There is also a casino in the Termas, and we went there Saturday night. I didn´t really know what I was doing, so I played a few rounds on the slot machine and quit. I came out pretty much even, maybe winning one or two dollars! In the casino restaurant, a band was playing American songs from the late seventies and early eighties, so that was fun, and it became more fun with each glass of wine. After the bottle from our table was gone, Diane and I ordered another glass of wine apiece. The waiter, who must have liked us, decided to get the biggest wine glasses they had and fill then almost to the top! By the end of the night, we were all dancing, and Alex videotaped us, which is quite embarrassing. I wasn´t exactly dancing my best.
We left Sunday morning and stopped to visit Alex´s newly-purchased land in the Termas on the way home. He plans to move out there next year, and he will certainly be out in the middle of nowhere! We ate at a mom-and-pop restaurant called La Cocina de Eva (Eva´s Kitchen). I had a very traditional and delicious dish that was a bean soup with longariza (a type of sausage very akin to chorizo). It is a sausage very typical of Chillán.

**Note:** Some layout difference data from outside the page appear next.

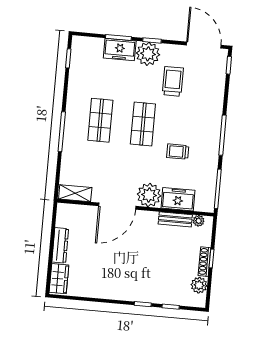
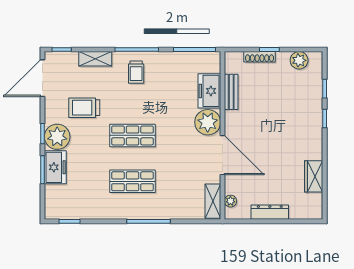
shelving: (217, 96) -> (95, 59), added
trolley: (178, 152) -> (136, 72), moved
plant: (199, 221) -> (230, 201), moved
shoe rack: (204, 262) -> (260, 57), moved
wardrobe: (59, 279) -> (314, 176), moved, turned -90

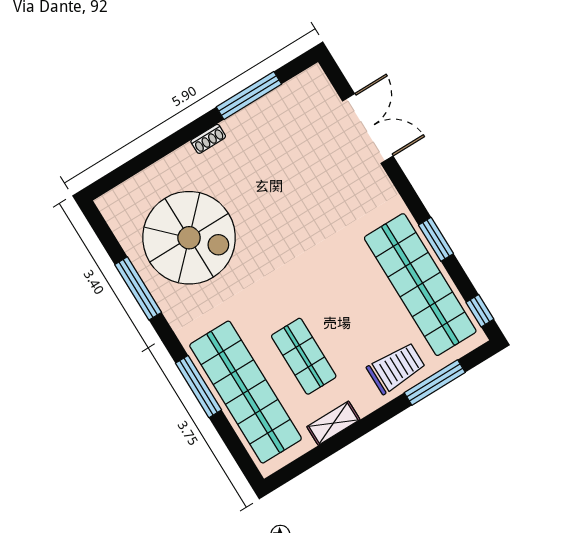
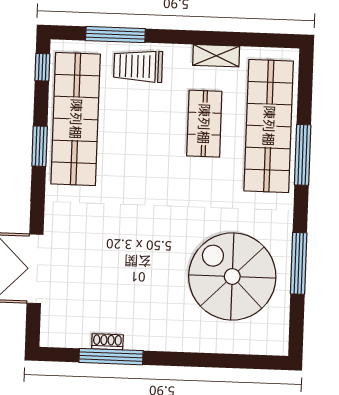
shoe rack: (208, 139) -> (107, 342), moved

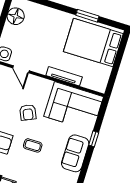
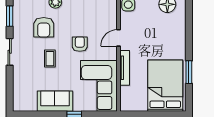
door: (21, 69) -> (119, 38), moved
armchair: (28, 112) -> (80, 44), turned 114

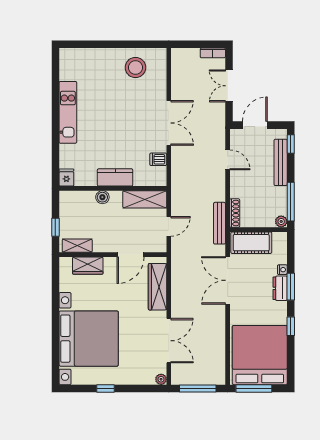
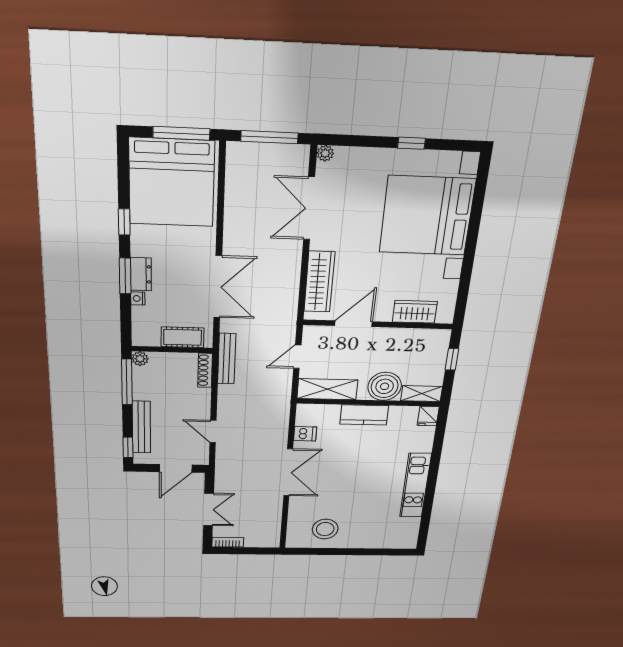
double door: (169, 123) -> (288, 472), swing flipped
boiler: (102, 197) -> (385, 386), width x1.86, depth x1.86
cot: (251, 243) -> (182, 337), width x0.73, depth x0.75
shelving: (77, 246) -> (422, 394), moved

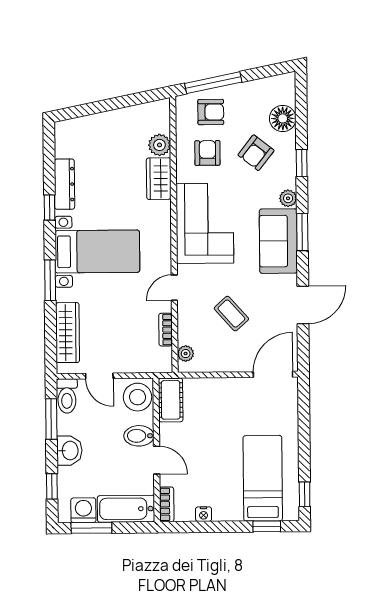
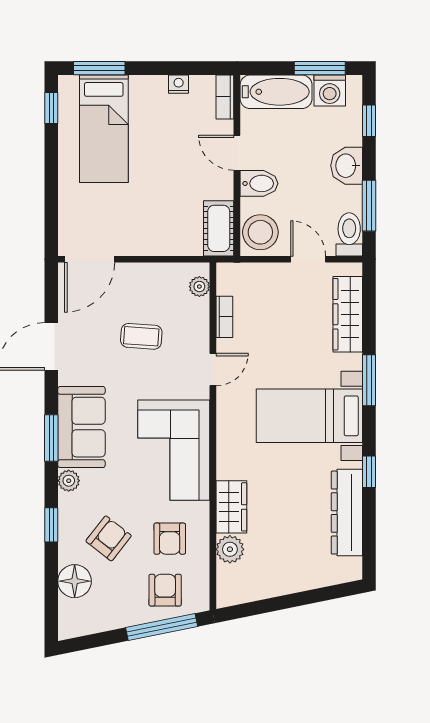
armchair: (211, 112) -> (165, 590), turned 90
dresser: (64, 184) -> (347, 513), width x1.37, depth x1.24
coffee table: (231, 314) -> (141, 336), turned -44
window: (267, 526) -> (99, 68), width x1.50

Chillán is very beautiful, and I can only imagine how amazing it will be in the wintertime. Diane and I have been talking about returning in July or August when it will be nice and snowy. I might take ski lessons. Still, visiting Chillán only in the low season is like going to Salt Lake City or Denver or some other skiing place in the summertime. I will be pretty much missing summer this year, but hopefully things like a trip to Chillán will make a second winter worthwhile.

La Vida Cotidiana Parte II

For those of you who have been reading regularly, I am sorry for not having updated lately. I have been pretty busy over the past couple of weeks, and have been putting off writing for my blog. Sorry!

Anyway, I want to add a couple of daily-life observations. One is the nana. Her name is Carmen, and she is the maid, cook, door-answerer, etc. It is common for middle-to-upper-class families to have a servant or servants, but it still gets to me a little bit. I feel bad for her having to clean everyone´s rooms, make lunch for at least 10-12 people every day, do the laundry, etc. I don´t see how she does it. I have been trying to make my bed every morning when I get up so that she doesn´t have to. I know she probably thinks nothing of it; it´s part of her job. It makes me feel like I am being lazy and ungrateful, though. I feel embarrassed when I am in a hurry and leave the bed messed up and she makes it. She always finds something to organize in my room though (she doesn´t have to look too hard). I don´t mean to say that Chileans with servants are spoiled or morally inferior; I just mean that it is hard for me to grow accustomed to having someone clean up after me. Only my mama has done that! Now that I am older, I feel bad when my mom makes my bed, too. Just because I leave it messed up doesn´t mean that I expect someone else to make it…..
Another interesting part of daily life is catching on to the chilenismos, or phrases and words that only Chileans use. I am getting used to their dropping the endings off of words and their rapid speech, which even my Honduran housemate finds difficult to comprehend at times. The chilenismos are something else, though. Here is a list I have been composing in my head for a while:

Chilenismo = Spanish = English
Po´ (said after a word, to give emphasis. Ex.: sí, po’)= pues= well, vocal filler
¿Cachai? = ¿Entiendes? = Get it? Or You know?
¿Cómo estai? = ¿Cómo estás? = How are you? (informal)
Polera = camiseta = t-shirt
Micro = autobús = city bus
Huevón = hombre, guey = man, dude (but it can also be vulgar. I am not exactly sure when!)
Hueonear = the verb of huevón
Che = argentine/a = Argentine
Copete = cóctel = cocktail, or could also mean any kind of drink
Arrender = alquilar = to rent
La pieza = la habitación, el dormitorio = bedroom
Choclo = maíz = corn, but a Little more sour than our kind of corn
Cartera = bolso = purse
Carrete = fiesta = party
Mechón = college freshman

That is all I can think of right now, but I am sure I will add more to the list.